Tmem201, also known as Samp1, is an integral inner nuclear membrane protein. It plays crucial roles in various biological processes such as endothelial cell migration, angiogenesis, and cell-cycle-relevant and immune-related pathways. It has been implicated in disease-related processes, including tumor progression in hepatocellular carcinoma and breast cancer [1,2,3].

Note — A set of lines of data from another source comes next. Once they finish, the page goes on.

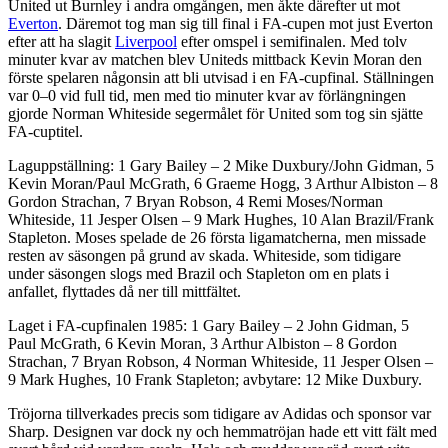
United ut Burnley i andra omgången, men åkte därefter ut mot
Everton
. Däremot tog man sig till final i FA-cupen mot just Everton
efter att ha slagit
Liverpool
efter omspel i semifinalen. Med tolv
minuter kvar av matchen blev Uniteds mittback Kevin Moran den
förste spelaren någonsin att bli utvisad i en FA-cupfinal. Ställningen
var 0–0 vid full tid, men med tio minuter kvar av förlängningen
gjorde Norman Whiteside segermålet för United som tog sin sjätte
FA-cuptitel.
Laguppställning: 1 Gary Bailey – 2 Mike Duxbury/John Gidman, 5
Kevin Moran/Paul McGrath, 6 Graeme Hogg, 3 Arthur Albiston – 8
Gordon Strachan, 7 Bryan Robson, 4 Remi Moses/Norman
Whiteside, 11 Jesper Olsen – 9 Mark Hughes, 10 Alan Brazil/Frank
Stapleton. Moses spelade de 26 första ligamatcherna, men missade
resten av säsongen på grund av skada. Whiteside, som tidigare
under säsongen slogs med Brazil och Stapleton om en plats i
anfallet, flyttades då ner till mittfältet.
Laget i FA-cupfinalen 1985: 1 Gary Bailey – 2 John Gidman, 5
Paul McGrath, 6 Kevin Moran, 3 Arthur Albiston – 8 Gordon
Strachan, 7 Bryan Robson, 4 Norman Whiteside, 11 Jesper Olsen –
9 Mark Hughes, 10 Frank Stapleton; avbytare: 12 Mike Duxbury.
Tröjorna tillverkades precis som tidigare av Adidas och sponsor var
Sharp. Designen var dock ny och hemmatröjan hade ett vitt fält med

In gene-knockout models, Tmem201-knockout mice showed arrested retinal vessel development and defective aortic ring sprouting, indicating its role in angiogenesis [1]. In zebrafish, loss of tmem201 impaired intersegmental vessel development, further validating its importance in vascular development [1]. In hepatocellular carcinoma, in vitro experiments showed that TMEM201 facilitated HCC proliferation, survival, and migration [2]. In breast cancer, TMEM201 promoted metastasis by positively regulating TGFβ signaling, as its deficiency inhibited epithelial-to-mesenchymal transition and TGFβ signaling [3].

In conclusion, Tmem201 is essential for endothelial cell-mediated angiogenesis and plays a significant role in promoting tumor progression in hepatocellular carcinoma and breast cancer. The use of gene-knockout mouse models and other loss-of-function experiments has been instrumental in revealing these functions, providing insights into the underlying mechanisms and potential therapeutic targets for related diseases.